**Aim of the exercise**
Begin the copy at the line containing "left elbow: (289, 244)" in the data below and end it at the line containing "right back paw: (274, 206)", keeping each line exact and leaving out pictures.

**Provided entries**

BEGIN

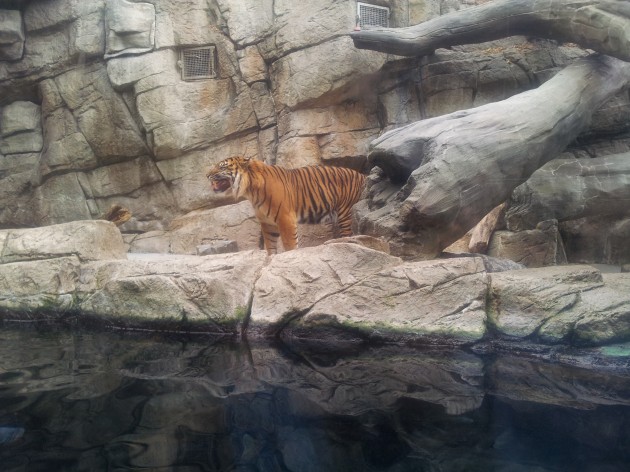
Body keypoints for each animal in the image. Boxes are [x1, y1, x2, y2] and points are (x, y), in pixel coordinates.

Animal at [207, 157, 366, 254]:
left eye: (221, 167)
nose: (207, 175)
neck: (251, 190)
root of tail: (363, 176)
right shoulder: (267, 222)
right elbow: (270, 246)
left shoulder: (285, 217)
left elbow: (289, 244)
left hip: (345, 212)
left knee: (349, 234)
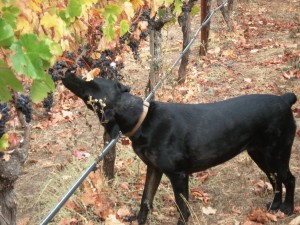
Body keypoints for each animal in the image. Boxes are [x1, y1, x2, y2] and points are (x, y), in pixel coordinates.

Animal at [62, 69, 296, 224]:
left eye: (90, 83)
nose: (66, 72)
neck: (142, 119)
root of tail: (285, 100)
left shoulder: (179, 175)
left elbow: (182, 208)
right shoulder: (154, 169)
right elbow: (145, 199)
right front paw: (138, 220)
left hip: (278, 153)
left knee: (289, 179)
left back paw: (287, 207)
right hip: (260, 154)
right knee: (275, 180)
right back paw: (274, 206)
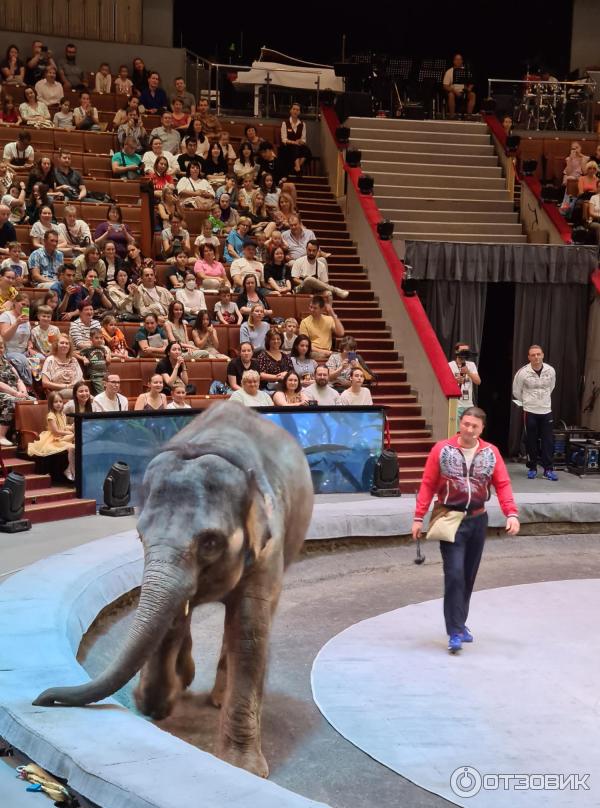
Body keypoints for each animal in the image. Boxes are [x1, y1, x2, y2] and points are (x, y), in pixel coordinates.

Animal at [34, 402, 314, 776]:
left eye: (210, 542)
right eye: (140, 536)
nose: (42, 698)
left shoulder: (270, 545)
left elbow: (249, 630)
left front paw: (244, 769)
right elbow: (170, 618)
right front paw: (157, 702)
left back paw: (217, 698)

END

**Finished exercise**
left elbow: (289, 244)
left hip: (345, 212)
left knee: (349, 234)
Body keypoints for each animal in the image. Boxes are [x1, y1, x2, y2] and points are (x, y), in pixel coordinates.

Animal at [62, 69, 296, 224]:
left eye: (90, 83)
nose: (66, 72)
neck: (142, 119)
root of tail: (285, 100)
left shoulder: (179, 175)
left elbow: (182, 208)
right shoulder: (154, 169)
right elbow: (145, 199)
right front paw: (138, 220)
left hip: (278, 153)
left knee: (289, 179)
left back paw: (287, 207)
right hip: (260, 154)
right knee: (275, 180)
right back paw: (274, 206)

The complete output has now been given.